**TAREFAS PROPOSTAS**
(a) Reproduza sem alterações as linhas da listagem que vão da linha que contém "family: Amaranthaceae" até o final da listagem, incluindo as duas extremidades.
(b) Retome o artigo sobre a presença das mulheres nos espaços de luta política e prossiga a escrita a partir do ponto em que ele termina.

**ARTIGO**
# # # # # # #

Começo essas linhas por um título sem pontuação. Sem saber se a oração acima se trata de uma afirmação necessária, implicada no mundo, ou de uma indagação constante que me atravessa, cá em um dos exercícios indispensáveis à pretensão de horizontalidade – a autocrítica - venho repensando quais as razões determinantes pra me auto-afirmar enquanto defensora dos direitos das mulheres. É imensurável a importância do feminismo na minha vida, como mulher, como indivíduo que direta ou indiretamente já foi e é ainda afetado pela vigência dos padrões hegemônicos de subjugação do feminino. Mas concluo que as razões estão além. Estão no outro. Na verdade, em outras, tão gente/mulheres quanto eu.
E essa conclusão vem
fácil. Ganha corpo no simples estar viva no mundo e se permitir olhar pros
lados. Não consigo mais empreender um passo que seja nas ruas sem observar os
movimentos das pessoas, suas manifestações, perfeitamente encaixadas na
dinâmica social excludente que nos é sobreposta. Explico-me. Na última segunda
feira, dia 12, quando assistia à mesa redonda que deu início à V Semana Social
Brasileira, com debate sobre participação popular na construção do Estado
Democrático e sobre a Campanha em defesa das Terras, Águas e Povos do Piauí,
debate esse conduzido por duas aguerridas professoras piauienses, diga-se de
passagem, não pude deixar de observar a quantidade de mulheres que daquele
espaço tomavam assento, como expectadoras. Eram trabalhadoras rurais do
assentamento Salitre Chileno I, que há cinco anos ocupa uma propriedade privada
localizada no km 25 da BR 316, entre
Teresina e Demerval Lobão, região da Grande Teresina, em
condições subumanas de existência. Faziam-se presentes para mais uma luta
travada em nome de direitos que provavelmente sequer conheçam o nome, mas
primariamente a necessidade. Eram muitas: senhoras e jovens, as primeiras
pensando no bem estar dos filhos adultos e netos, as segundas, acompanhadas de
seus rebentos. Sabem-se lá quantos afazeres domésticos deixaram para trás a fim
de ocupar um espaço político tão vital pros dias que ainda estão por nascer.
O que mais me chamou
atenção, entretanto, foi o esvaziamento constante do auditório por essas
mulheres. Os cuidados com as crianças ou a preocupação com seus esposos lhes
tiravam recorrentemente o foco do debate. Estavam ali desde cedo, com sede, com
fome. Aos poucos, o ato de hastear a bandeira do movimento, inicialmente em
punhos femininos, passou a ser realizado por homens. As vozes entoadas nos
gritos de luta já não eram mais tão agudas. O grave masculino tomava de conta.
Como não identificar que se trata de clara evidência da exclusão, gradativa ou
não, da mulher nos espaços de diálogo, de construção intelectual, de
desenvolvimento enquanto individuo político/social?

# # # # # # #

**DADOS EXTRAÍDOS**
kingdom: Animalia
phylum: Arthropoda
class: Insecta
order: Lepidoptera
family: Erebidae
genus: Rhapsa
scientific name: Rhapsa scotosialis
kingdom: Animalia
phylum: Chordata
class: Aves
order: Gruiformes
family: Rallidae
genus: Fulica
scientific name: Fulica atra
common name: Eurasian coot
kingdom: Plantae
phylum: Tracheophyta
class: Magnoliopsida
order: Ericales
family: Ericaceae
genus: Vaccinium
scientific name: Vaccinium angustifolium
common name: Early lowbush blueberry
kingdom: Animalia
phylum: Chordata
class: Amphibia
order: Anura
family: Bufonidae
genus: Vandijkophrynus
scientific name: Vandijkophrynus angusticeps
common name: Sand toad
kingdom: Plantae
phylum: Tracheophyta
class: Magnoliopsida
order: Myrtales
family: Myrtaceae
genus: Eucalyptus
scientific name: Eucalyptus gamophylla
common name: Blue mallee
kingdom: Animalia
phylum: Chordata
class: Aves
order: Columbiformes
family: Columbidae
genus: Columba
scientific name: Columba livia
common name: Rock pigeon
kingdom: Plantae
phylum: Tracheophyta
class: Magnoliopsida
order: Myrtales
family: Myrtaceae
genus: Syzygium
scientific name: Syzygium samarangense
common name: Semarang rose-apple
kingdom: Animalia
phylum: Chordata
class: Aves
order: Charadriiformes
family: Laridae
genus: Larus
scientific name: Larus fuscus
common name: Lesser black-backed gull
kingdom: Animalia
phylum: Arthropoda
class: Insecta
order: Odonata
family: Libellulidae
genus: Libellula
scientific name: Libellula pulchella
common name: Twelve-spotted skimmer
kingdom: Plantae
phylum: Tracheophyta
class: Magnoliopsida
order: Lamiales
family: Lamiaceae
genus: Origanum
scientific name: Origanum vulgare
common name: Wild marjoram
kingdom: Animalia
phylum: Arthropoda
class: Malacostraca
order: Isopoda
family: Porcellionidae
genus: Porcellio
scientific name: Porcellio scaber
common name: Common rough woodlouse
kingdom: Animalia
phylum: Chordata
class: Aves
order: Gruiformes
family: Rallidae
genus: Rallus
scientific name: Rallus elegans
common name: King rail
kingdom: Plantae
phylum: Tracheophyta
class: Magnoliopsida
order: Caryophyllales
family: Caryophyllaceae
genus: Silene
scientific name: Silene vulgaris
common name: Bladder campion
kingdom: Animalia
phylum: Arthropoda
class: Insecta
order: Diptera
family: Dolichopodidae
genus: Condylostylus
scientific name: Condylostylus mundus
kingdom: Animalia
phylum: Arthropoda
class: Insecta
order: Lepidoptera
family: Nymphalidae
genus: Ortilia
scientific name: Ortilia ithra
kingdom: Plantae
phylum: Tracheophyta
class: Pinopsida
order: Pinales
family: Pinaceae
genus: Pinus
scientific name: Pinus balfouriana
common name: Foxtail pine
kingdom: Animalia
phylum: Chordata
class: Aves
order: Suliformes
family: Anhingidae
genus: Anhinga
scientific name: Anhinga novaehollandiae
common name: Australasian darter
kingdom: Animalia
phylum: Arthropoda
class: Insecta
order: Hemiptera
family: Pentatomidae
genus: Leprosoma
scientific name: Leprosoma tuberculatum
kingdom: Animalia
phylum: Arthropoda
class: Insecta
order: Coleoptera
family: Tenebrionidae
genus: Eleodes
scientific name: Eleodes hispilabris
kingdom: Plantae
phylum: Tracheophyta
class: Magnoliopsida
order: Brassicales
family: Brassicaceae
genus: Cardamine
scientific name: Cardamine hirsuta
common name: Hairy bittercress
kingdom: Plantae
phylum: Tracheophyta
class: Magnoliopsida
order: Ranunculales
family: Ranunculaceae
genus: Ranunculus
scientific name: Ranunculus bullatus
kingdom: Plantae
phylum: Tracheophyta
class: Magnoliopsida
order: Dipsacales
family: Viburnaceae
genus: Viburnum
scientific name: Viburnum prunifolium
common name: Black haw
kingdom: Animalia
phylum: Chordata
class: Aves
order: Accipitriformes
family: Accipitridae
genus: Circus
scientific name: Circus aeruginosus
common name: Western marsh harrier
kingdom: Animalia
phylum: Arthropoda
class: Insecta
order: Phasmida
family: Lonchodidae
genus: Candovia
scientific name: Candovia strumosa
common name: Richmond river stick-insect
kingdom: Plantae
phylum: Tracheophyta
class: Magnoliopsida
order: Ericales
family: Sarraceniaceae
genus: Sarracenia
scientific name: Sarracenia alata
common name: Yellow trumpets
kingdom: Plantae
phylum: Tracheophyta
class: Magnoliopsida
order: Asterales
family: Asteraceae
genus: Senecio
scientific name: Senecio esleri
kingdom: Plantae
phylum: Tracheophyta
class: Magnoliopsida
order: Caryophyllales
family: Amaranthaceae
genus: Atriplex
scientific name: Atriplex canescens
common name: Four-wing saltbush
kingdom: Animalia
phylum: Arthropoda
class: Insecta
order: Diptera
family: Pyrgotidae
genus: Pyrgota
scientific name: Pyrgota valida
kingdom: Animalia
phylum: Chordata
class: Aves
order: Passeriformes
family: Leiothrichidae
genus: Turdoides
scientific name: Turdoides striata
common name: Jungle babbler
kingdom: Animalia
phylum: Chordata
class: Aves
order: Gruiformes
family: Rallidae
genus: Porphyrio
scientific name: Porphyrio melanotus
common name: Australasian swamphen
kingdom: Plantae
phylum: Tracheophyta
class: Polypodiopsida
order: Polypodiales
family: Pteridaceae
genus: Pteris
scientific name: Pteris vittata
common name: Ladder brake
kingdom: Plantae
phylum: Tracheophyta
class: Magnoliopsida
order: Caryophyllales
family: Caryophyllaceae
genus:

# # # # # # #

**RESULTADOS FINAIS**
(a)
family: Amaranthaceae
genus: Atriplex
scientific name: Atriplex canescens
common name: Four-wing saltbush
kingdom: Animalia
phylum: Arthropoda
class: Insecta
order: Diptera
family: Pyrgotidae
genus: Pyrgota
scientific name: Pyrgota valida
kingdom: Animalia
phylum: Chordata
class: Aves
order: Passeriformes
family: Leiothrichidae
genus: Turdoides
scientific name: Turdoides striata
common name: Jungle babbler
kingdom: Animalia
phylum: Chordata
class: Aves
order: Gruiformes
family: Rallidae
genus: Porphyrio
scientific name: Porphyrio melanotus
common name: Australasian swamphen
kingdom: Plantae
phylum: Tracheophyta
class: Polypodiopsida
order: Polypodiales
family: Pteridaceae
genus: Pteris
scientific name: Pteris vittata
common name: Ladder brake
kingdom: Plantae
phylum: Tracheophyta
class: Magnoliopsida
order: Caryophyllales
family: Caryophyllaceae
genus:

(b)
O que me leva a parir esse texto e observar a
gritante necessidade de um olhar mais profundo para as mulheres em uma
sociedade patriarcal é que fica uma certeza de estarmos vivendo eternamente em
um ciclo de dependência, de submissão e pobreza desses indivíduos. Para mim é
fácil falar/pensar/lutar em/por emancipação. Ou pelo menos, é um processo bem
menos dificultado do que para essas assentadas ou para tantas outras mulheres em
condições precárias de vida. A despeito das críticas, tive acesso aos meios de
produção, de vida e à educação formal, ainda que reprodutora de desigualdades.
Com todas as suas limitações, foi esse privilégio a mim dado que me permitiu
sentar à frente de um notebook, ter acesso às informações de que preciso,
escrever essas linhas. Sem contar com toda uma estrutura (que devo admitir)
mais do que básica no meu âmbito familiar, que me propicia ter tempo, energia e
foco para produzir. Para essas mulheres, sujeitos de uma realidade social
distinta da minha, parece impossível expressar-se como o faço agora.
É mais do que poder (a
mim concedido, em contraposição ao direito, delas tolhido) de expressão. Eu
quero tratar aqui do direito de sonhar e ter meios efetivos de concretizar seus
desejos. Quero falar da oportunidade de enxergar um horizonte de transformação,
que tenha também como objeto desenhado, além da construção de uma vida com
dignidade, a superação de tantas outras desigualdades estruturadas a partir da
desigualdade de gênero. Pautas históricas dos movimentos feministas como a
legalização do aborto, a liberdade sexual das mulheres, o direito de decisão
sobre seus corpos e vidas, a ocupação dos espaços políticos, penso, devem
parecer idioma estrangeiro, linguagem indecifrável para essas trabalhadoras e
outras tantas companheiras de gênero oriundas das classes populares.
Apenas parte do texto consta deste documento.